Staffing a key obstacle in opening more shelter spaces
The winter beds are not nearly enough to help most Londoners sleeping rough, even with existing at-capacity programs, like the 300 emergency shelter beds the city already funds.
There are about 2,000 people living unhoused in London, and the city is dotted with encampments, many along the river.
With the winter beds lasting only a handful of months, finding staff has been challenging, said Sarah Campbell, Ark Aid’s executive director.
“I think it’d be right near the top. Maybe number one?” she replied when asked where staffing ranked in a list of obstacles to opening more beds.
Ark Aid is bringing on roughly 100 staff members to operate the beds.
“Hiring qualified and interested people who are able to work the midnight shift… is a challenge every year. It’s particularly challenging when we’re trying to expand our system,” Campbell said.
“These are not secure jobs with benefits… and that makes it incredibly hard to compete in a difficult job market.”
Former YMCA proposed as shelter location
On Tuesday, Lewis expressed concern Ark Aid was willing to come forward and use the church space when the former Bob Hayward YMCA was available.

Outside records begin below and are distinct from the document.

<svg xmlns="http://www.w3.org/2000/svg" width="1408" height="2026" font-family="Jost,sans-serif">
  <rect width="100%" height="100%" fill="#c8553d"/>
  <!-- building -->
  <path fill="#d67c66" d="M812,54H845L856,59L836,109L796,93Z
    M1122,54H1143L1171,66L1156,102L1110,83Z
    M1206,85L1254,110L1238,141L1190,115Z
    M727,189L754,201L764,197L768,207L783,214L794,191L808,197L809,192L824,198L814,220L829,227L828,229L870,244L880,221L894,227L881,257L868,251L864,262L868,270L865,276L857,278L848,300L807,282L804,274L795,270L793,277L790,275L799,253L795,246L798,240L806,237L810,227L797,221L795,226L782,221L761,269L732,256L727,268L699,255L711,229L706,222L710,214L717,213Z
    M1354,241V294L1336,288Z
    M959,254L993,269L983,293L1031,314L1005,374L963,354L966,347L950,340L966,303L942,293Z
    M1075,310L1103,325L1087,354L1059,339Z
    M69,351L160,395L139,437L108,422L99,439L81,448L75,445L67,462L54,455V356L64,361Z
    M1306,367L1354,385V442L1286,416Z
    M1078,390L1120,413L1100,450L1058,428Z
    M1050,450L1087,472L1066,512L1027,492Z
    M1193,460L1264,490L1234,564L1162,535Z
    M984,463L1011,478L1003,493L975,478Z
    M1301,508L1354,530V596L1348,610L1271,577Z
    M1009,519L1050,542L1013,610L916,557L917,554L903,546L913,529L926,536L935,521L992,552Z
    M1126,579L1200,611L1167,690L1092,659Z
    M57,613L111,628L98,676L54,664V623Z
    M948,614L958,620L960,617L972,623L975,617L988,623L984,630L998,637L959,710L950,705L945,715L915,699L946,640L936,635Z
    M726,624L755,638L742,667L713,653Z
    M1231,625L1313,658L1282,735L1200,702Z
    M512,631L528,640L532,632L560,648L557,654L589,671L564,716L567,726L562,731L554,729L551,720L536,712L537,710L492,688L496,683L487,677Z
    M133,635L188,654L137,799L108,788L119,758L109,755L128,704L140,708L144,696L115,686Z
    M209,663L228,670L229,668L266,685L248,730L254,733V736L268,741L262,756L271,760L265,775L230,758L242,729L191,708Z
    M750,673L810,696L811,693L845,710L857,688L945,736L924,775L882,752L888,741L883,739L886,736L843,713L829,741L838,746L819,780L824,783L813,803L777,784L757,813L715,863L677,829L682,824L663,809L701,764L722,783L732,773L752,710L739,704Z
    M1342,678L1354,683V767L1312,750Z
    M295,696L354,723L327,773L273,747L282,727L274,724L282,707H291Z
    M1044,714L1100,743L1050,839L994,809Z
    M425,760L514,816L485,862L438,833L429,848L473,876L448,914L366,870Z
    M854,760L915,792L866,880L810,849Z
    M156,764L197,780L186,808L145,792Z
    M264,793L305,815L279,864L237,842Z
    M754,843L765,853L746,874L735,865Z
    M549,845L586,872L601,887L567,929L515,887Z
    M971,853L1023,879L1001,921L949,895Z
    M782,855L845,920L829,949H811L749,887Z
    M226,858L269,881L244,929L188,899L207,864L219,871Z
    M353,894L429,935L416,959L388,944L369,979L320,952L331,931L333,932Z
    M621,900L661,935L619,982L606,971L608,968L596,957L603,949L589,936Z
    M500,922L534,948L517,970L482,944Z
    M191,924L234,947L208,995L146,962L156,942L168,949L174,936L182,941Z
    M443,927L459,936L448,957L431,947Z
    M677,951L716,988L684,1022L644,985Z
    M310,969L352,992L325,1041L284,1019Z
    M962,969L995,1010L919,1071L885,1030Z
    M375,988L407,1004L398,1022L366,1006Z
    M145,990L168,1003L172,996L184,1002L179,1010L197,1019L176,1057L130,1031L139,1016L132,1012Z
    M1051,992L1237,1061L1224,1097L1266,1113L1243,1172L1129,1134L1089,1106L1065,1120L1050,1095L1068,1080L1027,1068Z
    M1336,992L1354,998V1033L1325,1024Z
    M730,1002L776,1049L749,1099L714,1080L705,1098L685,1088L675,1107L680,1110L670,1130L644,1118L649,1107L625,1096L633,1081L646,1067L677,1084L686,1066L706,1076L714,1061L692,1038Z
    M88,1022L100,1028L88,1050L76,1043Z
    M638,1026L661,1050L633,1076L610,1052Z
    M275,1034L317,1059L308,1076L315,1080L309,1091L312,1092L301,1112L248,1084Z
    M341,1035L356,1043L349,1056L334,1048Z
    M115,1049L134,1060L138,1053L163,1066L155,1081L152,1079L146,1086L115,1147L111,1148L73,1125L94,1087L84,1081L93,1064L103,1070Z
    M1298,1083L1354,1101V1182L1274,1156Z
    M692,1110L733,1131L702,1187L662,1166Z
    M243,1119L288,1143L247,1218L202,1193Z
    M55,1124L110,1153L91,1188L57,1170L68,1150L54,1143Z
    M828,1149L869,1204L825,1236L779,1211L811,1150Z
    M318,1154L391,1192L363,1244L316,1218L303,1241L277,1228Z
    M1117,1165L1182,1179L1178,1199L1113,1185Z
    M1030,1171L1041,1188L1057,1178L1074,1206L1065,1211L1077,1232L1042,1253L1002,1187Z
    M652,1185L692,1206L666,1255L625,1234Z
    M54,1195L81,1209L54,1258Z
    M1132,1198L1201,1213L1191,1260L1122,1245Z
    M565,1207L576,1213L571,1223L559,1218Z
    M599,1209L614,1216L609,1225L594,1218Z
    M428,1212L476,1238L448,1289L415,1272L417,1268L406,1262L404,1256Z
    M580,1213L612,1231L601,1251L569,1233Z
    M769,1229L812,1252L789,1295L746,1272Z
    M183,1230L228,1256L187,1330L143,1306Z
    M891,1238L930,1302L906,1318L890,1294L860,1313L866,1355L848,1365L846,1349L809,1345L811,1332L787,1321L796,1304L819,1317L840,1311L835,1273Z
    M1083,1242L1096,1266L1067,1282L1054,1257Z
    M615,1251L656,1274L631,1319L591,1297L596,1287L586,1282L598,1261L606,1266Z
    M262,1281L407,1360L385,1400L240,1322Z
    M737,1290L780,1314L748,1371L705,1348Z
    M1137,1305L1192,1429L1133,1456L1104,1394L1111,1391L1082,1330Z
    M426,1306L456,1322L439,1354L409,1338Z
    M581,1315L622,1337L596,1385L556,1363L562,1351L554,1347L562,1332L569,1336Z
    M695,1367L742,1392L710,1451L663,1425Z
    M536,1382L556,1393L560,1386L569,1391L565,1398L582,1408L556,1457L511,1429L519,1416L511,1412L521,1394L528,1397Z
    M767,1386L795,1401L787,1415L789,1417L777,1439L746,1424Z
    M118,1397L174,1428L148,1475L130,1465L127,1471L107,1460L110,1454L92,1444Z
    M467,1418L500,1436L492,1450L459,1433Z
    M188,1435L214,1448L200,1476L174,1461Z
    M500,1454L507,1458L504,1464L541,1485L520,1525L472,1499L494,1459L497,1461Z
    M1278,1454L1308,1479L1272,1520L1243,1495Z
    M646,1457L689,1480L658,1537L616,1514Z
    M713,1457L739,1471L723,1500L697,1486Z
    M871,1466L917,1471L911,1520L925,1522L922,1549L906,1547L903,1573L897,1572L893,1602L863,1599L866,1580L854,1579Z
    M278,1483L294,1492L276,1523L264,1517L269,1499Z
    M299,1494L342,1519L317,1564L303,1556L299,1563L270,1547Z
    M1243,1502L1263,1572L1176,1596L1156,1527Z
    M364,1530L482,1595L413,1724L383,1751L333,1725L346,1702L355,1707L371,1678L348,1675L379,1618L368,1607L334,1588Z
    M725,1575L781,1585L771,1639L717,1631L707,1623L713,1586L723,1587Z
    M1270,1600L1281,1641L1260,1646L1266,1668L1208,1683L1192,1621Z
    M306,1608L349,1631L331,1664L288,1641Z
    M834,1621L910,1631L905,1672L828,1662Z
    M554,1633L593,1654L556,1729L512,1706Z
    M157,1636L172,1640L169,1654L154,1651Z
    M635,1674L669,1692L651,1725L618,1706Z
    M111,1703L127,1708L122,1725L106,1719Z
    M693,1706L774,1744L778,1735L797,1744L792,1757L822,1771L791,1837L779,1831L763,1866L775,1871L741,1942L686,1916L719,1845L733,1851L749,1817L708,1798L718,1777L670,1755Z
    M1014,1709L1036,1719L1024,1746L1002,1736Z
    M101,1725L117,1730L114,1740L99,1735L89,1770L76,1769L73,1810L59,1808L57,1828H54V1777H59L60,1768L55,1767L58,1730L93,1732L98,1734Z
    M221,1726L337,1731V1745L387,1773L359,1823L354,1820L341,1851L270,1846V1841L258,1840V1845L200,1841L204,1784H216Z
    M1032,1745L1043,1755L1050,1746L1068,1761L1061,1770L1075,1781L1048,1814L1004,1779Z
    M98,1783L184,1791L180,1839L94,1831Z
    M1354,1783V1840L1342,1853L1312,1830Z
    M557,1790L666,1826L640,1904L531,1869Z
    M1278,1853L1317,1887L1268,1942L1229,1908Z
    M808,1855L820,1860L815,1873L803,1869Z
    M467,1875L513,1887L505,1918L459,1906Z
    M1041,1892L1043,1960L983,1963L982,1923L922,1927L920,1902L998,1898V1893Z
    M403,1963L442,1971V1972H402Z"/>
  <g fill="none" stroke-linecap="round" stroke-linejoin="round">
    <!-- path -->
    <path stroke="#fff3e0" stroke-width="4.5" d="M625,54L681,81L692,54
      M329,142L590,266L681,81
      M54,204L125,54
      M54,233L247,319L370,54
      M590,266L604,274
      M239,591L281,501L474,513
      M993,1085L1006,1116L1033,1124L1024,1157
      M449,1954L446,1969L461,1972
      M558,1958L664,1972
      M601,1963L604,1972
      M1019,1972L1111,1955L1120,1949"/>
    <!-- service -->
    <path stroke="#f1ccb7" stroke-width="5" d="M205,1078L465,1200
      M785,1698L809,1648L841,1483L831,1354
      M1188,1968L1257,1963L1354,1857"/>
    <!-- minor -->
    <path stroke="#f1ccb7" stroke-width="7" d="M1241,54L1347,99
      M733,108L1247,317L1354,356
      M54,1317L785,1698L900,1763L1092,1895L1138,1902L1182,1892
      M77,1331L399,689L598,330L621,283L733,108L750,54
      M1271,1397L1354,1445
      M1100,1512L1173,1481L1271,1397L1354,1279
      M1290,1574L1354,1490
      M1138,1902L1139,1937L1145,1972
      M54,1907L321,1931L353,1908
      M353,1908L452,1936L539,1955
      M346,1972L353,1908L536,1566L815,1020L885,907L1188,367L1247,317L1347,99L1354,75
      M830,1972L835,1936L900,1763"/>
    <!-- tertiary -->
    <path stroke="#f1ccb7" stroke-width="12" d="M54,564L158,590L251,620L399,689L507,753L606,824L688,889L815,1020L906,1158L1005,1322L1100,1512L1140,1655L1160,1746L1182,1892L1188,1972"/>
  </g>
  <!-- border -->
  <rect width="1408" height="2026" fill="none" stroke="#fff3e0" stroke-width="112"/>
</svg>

The city had approached Ark Aid about operating an additional 65-bed overnight shelter at the YMCA until the end of March, but the proposal fell through.
“I understand that there were concerns about the stop date on that one. But respectfully… people are recreationally camping in May. To say that May is a cold weather response month to me is a considerable stretch,” Lewis said.
Ark Aid told the city it would not be able to provide necessary staffing even after the city offered to lead the shelter and take on additional responsibilities.
“Staffing is a huge issue. I’m uncertain even with the proposal for us to open the 65 beds on William Street, that’s largely tied to our ability to get enough staff,” Campbell said.
A staff report tabled last week said “there remains no viable operating or staffing plan to effectively utilize this space.”